- [EXERCISE GOAL]:
Give back the data below word for word. Any image in it should be left out.

- [DATA PROVIDED]:
- - -
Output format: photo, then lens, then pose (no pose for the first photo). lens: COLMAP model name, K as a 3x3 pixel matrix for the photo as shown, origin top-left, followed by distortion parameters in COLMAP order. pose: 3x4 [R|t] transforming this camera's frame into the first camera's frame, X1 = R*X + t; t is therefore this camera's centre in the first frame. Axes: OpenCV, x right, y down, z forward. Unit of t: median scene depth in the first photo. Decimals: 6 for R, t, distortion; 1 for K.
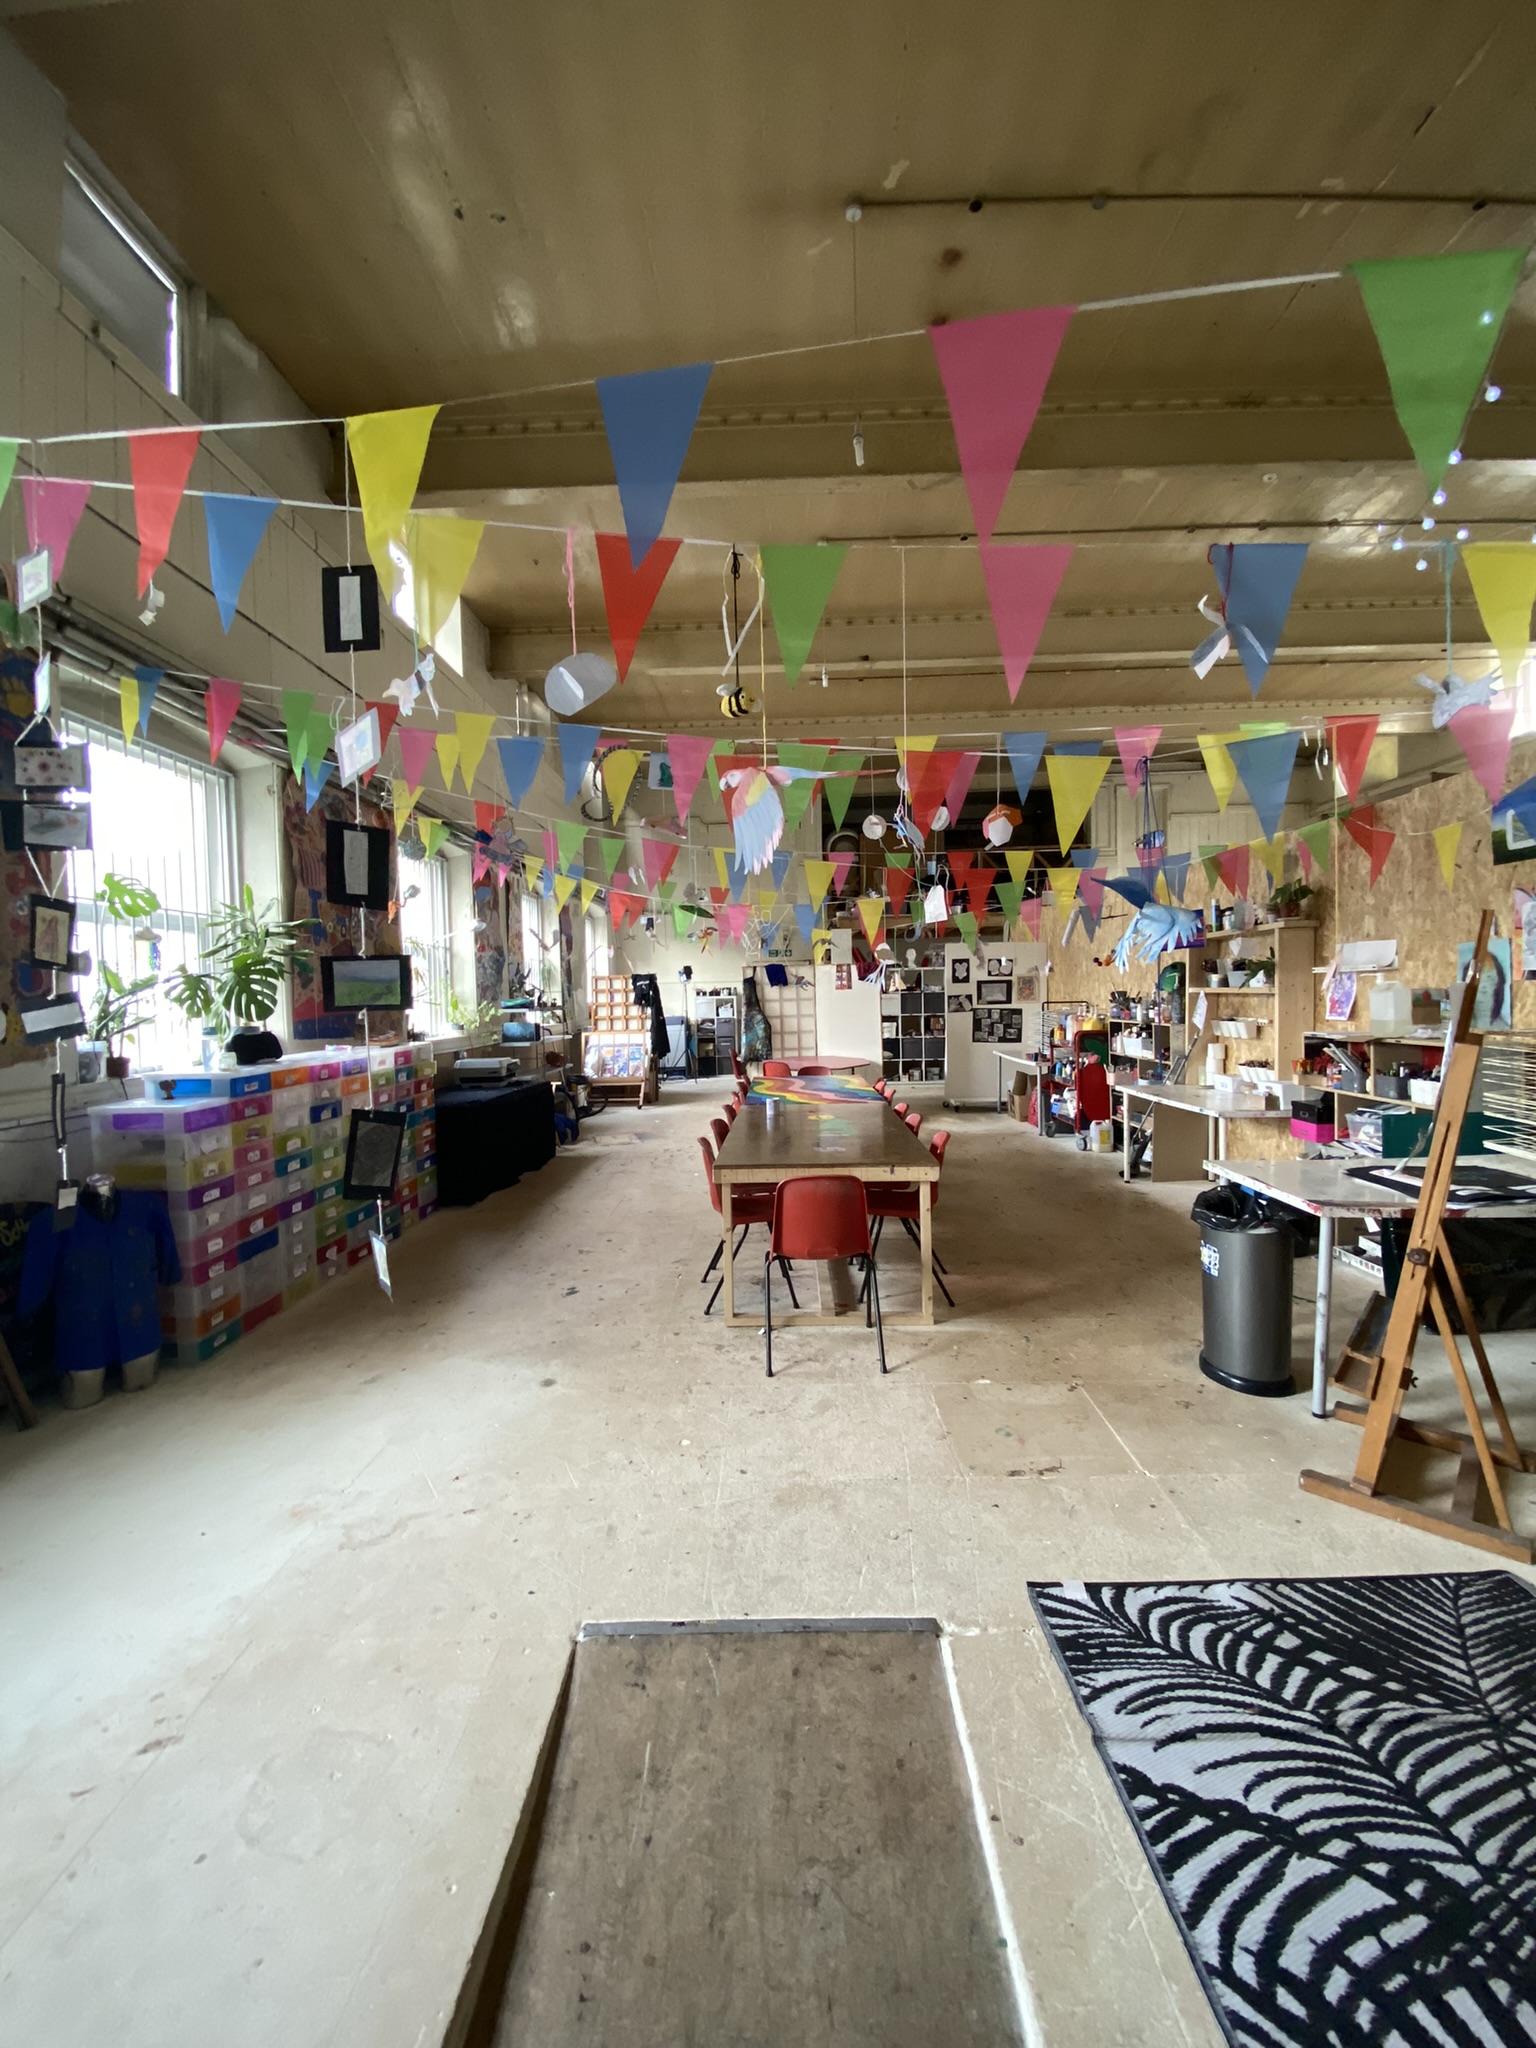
lens RADIAL K [[825.4, 0, 763.7], [0, 825.4, 1022.1], [0, 0, 1]] dist [0.001540, -0.000012]
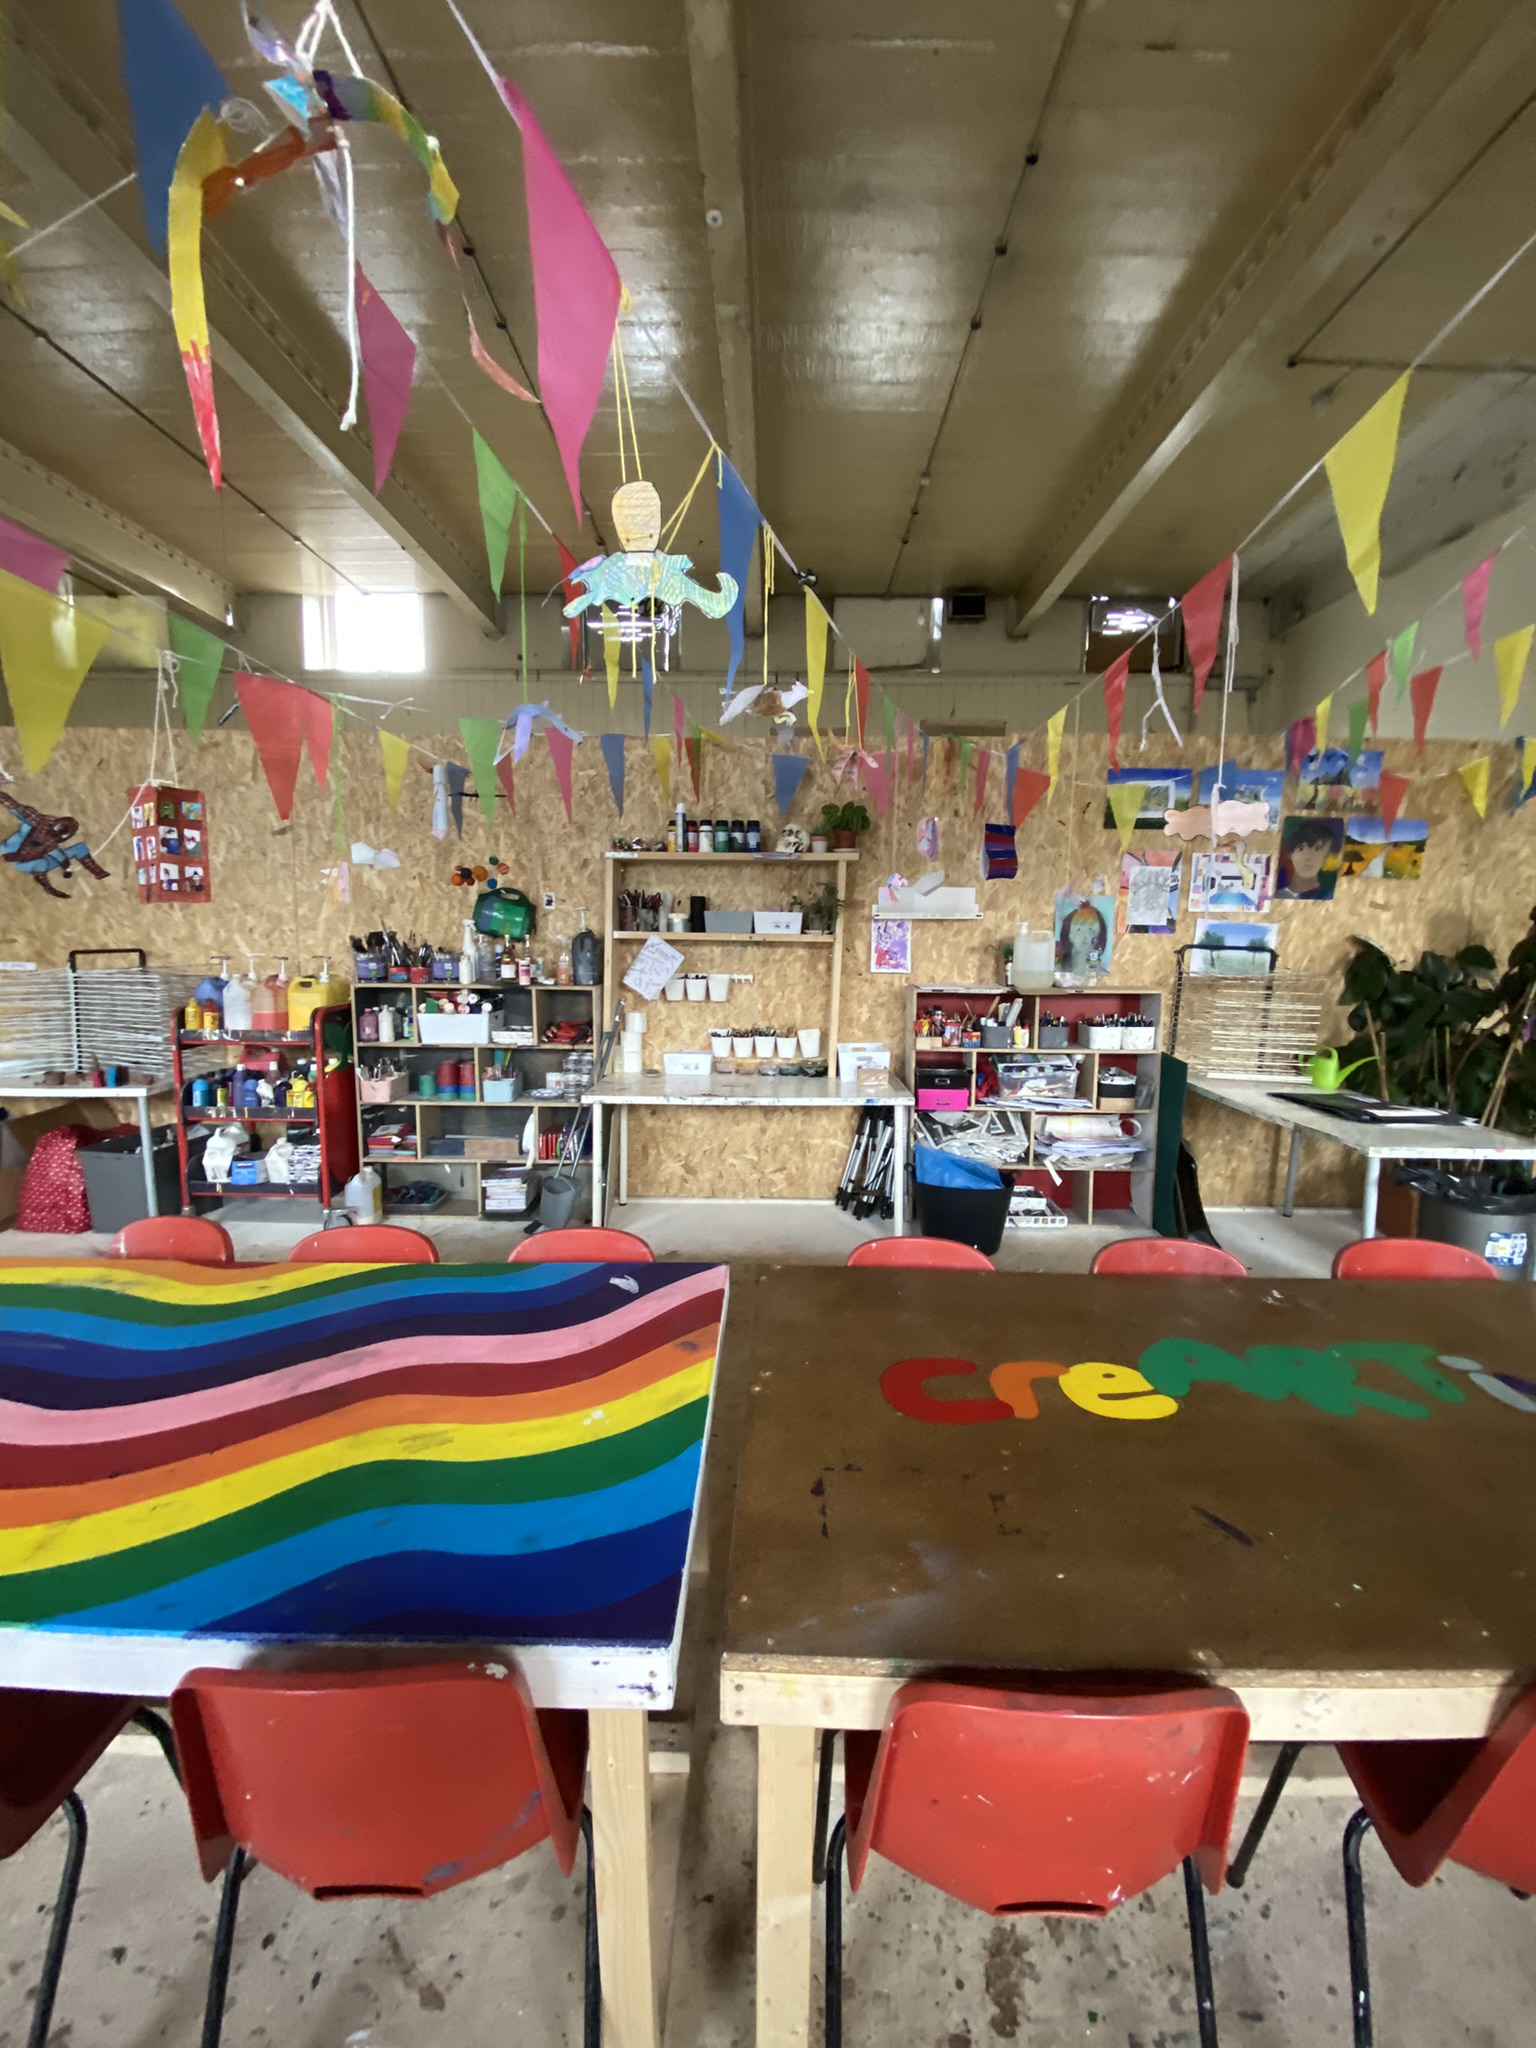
lens RADIAL K [[825.4, 0, 764.6], [0, 825.4, 1024.6], [0, 0, 1]] dist [0.001540, -0.000012]
pose [[0.014407, -0.098871, 0.994996, -0.233504], [0.028419, 0.994738, 0.098434, -0.043393], [-0.999492, 0.026859, 0.017141, 1.261127]]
- - -
- [REPLY TO THE EXERCISE]:
Output format: photo, then lens, then pose (no pose for the first photo). lens: COLMAP model name, K as a 3x3 pixel matrix for the photo as shown, origin top-left, followed by distortion parameters in COLMAP order. pose: 3x4 [R|t] transforming this camera's frame into the first camera's frame, X1 = R*X + t; t is therefore this camera's centre in the first frame. Axes: OpenCV, x right, y down, z forward. Unit of t: median scene depth in the first photo. Decimals: 6 for R, t, distortion; 1 for K.
lens RADIAL K [[825.4, 0, 763.7], [0, 825.4, 1022.1], [0, 0, 1]] dist [0.001540, -0.000012]
lens RADIAL K [[825.4, 0, 764.6], [0, 825.4, 1024.6], [0, 0, 1]] dist [0.001540, -0.000012]
pose [[0.014407, -0.098871, 0.994996, -0.233504], [0.028419, 0.994738, 0.098434, -0.043393], [-0.999492, 0.026859, 0.017141, 1.261127]]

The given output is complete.